To create and implement a security policy for transmitting IOT data securely to a service provider.
Interviews with stakeholders leading to a technical design and proof-of-concept. Production rollout followed.
Personnel and schedule:
Five consulting engineers plus support personnel; twelve months from project start to completion.
Challenges and results:
In this case, a major global manufacturer determined that it was forgoing very substantial cost savings because of concerns arising from data security and confidentiality. This specifically involved predictive analytics in large-scale assembly robots. The company wished to transmit robot telemetry to a trusted maintenance partner (also a well-known global company), but without leaking information that could be used to infer confidential details about the automaker’s production processes.
The cybersecurity maturity of the automaker was very high, and indeed we discovered no substantial security breaches or rogue devices in their wired, low-latency automation networks. (Their wireless networking, on the other hand, did exhibit a number of weaknesses which were subsequently remediated in a different project.)

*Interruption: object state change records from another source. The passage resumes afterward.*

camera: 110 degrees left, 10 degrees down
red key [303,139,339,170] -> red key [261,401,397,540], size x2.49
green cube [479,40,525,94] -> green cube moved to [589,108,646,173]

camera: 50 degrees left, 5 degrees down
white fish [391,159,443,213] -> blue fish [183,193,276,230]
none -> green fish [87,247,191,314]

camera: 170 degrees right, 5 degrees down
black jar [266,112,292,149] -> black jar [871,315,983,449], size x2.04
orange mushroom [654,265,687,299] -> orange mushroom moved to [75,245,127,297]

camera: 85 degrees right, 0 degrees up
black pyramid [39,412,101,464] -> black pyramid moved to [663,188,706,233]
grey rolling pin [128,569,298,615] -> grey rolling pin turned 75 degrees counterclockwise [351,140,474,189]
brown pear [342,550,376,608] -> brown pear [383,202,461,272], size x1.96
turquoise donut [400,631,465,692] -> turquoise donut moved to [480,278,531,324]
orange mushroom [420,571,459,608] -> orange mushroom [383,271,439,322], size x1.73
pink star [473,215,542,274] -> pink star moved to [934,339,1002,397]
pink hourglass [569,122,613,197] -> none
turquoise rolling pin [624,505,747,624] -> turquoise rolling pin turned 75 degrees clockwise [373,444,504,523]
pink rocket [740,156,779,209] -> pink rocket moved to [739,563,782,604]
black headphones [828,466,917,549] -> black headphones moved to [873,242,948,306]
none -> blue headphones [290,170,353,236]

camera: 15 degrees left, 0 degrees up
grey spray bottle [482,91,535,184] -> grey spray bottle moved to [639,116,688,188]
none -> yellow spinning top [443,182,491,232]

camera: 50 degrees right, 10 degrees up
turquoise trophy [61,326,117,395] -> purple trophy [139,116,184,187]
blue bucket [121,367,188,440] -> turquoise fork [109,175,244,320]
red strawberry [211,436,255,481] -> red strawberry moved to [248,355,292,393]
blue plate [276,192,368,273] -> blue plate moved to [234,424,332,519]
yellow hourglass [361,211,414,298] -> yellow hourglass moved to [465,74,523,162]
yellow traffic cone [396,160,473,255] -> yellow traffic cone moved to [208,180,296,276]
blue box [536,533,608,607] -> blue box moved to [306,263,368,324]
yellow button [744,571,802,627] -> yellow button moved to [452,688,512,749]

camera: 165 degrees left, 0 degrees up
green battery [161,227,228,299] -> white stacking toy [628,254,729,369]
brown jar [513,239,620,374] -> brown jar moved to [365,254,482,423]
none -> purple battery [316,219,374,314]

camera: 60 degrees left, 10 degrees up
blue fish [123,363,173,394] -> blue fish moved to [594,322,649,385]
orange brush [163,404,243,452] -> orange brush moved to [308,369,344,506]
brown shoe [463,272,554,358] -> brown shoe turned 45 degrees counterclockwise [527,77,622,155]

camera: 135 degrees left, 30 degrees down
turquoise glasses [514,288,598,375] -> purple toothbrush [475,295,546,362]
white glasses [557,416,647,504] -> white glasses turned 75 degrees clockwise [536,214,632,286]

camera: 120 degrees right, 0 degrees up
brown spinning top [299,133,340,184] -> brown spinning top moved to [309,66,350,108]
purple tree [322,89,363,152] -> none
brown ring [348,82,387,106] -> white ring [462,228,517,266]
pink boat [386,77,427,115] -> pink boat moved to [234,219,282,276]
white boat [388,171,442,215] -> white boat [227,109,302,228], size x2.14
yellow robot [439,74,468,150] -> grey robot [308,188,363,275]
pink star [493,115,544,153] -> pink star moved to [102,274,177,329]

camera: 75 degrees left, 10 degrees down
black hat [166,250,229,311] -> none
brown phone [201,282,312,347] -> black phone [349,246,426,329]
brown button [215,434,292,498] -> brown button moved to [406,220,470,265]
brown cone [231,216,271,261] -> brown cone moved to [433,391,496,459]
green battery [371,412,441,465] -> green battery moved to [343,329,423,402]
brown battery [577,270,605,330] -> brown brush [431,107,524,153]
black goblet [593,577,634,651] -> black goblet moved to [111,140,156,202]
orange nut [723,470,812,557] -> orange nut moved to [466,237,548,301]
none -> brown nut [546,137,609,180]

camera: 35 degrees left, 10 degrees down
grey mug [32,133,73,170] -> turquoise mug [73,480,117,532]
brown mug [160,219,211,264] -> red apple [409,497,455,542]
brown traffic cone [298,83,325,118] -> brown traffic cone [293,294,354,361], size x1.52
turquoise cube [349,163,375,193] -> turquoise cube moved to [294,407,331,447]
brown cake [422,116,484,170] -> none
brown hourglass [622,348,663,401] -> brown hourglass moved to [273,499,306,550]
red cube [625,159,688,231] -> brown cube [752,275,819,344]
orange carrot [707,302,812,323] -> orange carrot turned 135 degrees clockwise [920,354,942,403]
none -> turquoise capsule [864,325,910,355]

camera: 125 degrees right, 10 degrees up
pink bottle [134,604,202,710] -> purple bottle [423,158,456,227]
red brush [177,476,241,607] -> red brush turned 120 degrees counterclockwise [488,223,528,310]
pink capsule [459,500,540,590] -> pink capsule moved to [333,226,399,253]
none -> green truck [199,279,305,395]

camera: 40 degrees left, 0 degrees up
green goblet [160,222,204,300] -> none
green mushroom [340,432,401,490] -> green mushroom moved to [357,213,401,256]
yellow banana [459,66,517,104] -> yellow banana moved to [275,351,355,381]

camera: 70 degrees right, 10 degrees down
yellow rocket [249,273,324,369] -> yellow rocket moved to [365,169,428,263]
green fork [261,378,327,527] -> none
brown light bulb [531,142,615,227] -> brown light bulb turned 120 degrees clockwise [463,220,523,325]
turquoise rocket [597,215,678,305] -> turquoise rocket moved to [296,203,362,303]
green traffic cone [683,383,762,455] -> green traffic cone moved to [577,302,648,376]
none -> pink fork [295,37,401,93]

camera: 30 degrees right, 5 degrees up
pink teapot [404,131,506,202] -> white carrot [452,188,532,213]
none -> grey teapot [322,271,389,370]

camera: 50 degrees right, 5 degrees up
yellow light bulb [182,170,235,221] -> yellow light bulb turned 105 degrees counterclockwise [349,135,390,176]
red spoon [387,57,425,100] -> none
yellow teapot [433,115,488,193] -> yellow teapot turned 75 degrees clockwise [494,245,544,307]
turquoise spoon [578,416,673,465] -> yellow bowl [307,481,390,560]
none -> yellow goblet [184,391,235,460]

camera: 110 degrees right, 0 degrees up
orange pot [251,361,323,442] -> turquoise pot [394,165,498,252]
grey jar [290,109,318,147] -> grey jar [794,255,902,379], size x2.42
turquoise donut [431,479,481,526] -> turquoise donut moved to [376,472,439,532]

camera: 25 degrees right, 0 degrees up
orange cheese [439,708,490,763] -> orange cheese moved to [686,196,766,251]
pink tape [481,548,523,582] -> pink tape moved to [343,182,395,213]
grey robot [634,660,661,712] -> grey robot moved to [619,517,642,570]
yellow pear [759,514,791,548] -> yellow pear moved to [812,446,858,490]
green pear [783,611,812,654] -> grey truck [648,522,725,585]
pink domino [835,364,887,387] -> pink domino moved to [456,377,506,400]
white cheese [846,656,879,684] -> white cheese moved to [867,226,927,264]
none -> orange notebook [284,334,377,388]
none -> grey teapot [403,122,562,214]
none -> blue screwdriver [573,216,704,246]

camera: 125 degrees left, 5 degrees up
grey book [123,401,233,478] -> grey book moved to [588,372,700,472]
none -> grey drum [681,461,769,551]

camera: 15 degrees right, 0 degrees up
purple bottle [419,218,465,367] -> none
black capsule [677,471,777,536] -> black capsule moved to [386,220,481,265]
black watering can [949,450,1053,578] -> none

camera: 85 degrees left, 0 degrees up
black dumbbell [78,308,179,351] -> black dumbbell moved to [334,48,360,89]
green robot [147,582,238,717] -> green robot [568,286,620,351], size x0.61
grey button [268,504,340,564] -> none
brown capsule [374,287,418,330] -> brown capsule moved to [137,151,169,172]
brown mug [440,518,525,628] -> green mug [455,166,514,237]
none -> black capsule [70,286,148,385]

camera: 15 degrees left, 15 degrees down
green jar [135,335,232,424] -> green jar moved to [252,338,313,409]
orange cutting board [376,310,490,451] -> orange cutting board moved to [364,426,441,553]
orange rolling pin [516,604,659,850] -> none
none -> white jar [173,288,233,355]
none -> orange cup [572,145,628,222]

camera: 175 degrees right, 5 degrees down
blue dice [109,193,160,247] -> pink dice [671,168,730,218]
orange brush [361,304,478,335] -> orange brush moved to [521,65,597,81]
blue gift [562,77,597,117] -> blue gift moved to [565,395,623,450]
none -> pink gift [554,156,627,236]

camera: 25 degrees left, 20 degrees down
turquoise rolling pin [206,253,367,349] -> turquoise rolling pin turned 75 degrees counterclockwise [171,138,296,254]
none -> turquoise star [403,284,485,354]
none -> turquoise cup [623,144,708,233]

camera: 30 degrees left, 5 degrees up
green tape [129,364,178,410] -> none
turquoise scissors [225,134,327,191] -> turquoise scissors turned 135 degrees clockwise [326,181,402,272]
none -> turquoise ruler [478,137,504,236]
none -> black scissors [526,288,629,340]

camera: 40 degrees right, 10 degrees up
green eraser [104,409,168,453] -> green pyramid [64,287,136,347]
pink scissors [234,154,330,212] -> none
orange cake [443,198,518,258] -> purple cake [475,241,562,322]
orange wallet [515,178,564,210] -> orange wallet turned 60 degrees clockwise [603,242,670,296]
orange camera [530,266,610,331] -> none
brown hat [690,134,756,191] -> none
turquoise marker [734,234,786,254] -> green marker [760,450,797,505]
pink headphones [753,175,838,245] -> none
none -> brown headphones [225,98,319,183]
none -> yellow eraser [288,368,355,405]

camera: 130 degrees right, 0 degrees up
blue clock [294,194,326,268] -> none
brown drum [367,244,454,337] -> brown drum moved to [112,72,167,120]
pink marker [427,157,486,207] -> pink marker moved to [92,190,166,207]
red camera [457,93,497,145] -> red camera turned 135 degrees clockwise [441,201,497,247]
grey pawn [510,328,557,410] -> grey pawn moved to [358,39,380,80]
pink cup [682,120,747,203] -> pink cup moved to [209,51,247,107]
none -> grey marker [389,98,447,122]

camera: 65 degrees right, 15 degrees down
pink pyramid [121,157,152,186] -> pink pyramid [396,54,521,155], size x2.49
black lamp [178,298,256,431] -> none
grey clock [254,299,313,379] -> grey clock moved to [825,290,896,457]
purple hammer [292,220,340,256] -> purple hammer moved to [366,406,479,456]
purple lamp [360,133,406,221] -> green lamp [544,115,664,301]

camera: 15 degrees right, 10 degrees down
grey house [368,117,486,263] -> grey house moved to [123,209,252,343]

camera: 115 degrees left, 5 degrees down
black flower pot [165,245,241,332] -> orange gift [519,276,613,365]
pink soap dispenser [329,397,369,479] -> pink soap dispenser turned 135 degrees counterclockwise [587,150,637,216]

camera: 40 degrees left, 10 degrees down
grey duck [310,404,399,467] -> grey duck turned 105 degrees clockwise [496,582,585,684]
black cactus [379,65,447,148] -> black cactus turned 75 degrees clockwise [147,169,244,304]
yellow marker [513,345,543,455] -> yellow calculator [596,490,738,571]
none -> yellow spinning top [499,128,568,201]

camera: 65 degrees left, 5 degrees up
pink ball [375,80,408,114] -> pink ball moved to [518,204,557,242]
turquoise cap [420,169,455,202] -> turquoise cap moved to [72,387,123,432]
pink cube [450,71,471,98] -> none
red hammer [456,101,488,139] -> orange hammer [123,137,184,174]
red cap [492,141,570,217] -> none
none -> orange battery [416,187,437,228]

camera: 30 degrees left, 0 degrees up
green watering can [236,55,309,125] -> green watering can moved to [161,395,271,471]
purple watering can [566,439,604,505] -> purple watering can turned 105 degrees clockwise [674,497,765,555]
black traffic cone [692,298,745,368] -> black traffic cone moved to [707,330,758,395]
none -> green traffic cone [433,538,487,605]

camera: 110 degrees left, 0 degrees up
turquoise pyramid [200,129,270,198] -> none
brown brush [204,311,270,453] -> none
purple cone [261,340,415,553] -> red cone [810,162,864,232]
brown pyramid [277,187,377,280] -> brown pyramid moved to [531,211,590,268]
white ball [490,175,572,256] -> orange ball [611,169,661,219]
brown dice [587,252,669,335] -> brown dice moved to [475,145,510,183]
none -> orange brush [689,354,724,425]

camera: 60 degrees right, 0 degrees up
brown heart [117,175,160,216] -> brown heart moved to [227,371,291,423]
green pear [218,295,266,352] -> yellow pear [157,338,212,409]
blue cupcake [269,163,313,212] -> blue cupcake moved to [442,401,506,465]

The key problem was to enable a digitization effort that would integrate seamlessly with the existing plant architecture (based primarily on Allen-Bradley PLCs and associated industrial controls). Our engineering team worked closely with the automaker’s robotics partner and developed customized security technology that automatically generated subsets of robot telemetry data.
This required analysis and understanding of the actual application data, whereas most cybersecurity approaches consider very little beyond network-level metadata. Our custom software was able to “scrub” sensitive items of data From the robotics telemetry that was transmitted to the automaker’s business partner, while leaving the specific data points that were relevant for predictive analytics.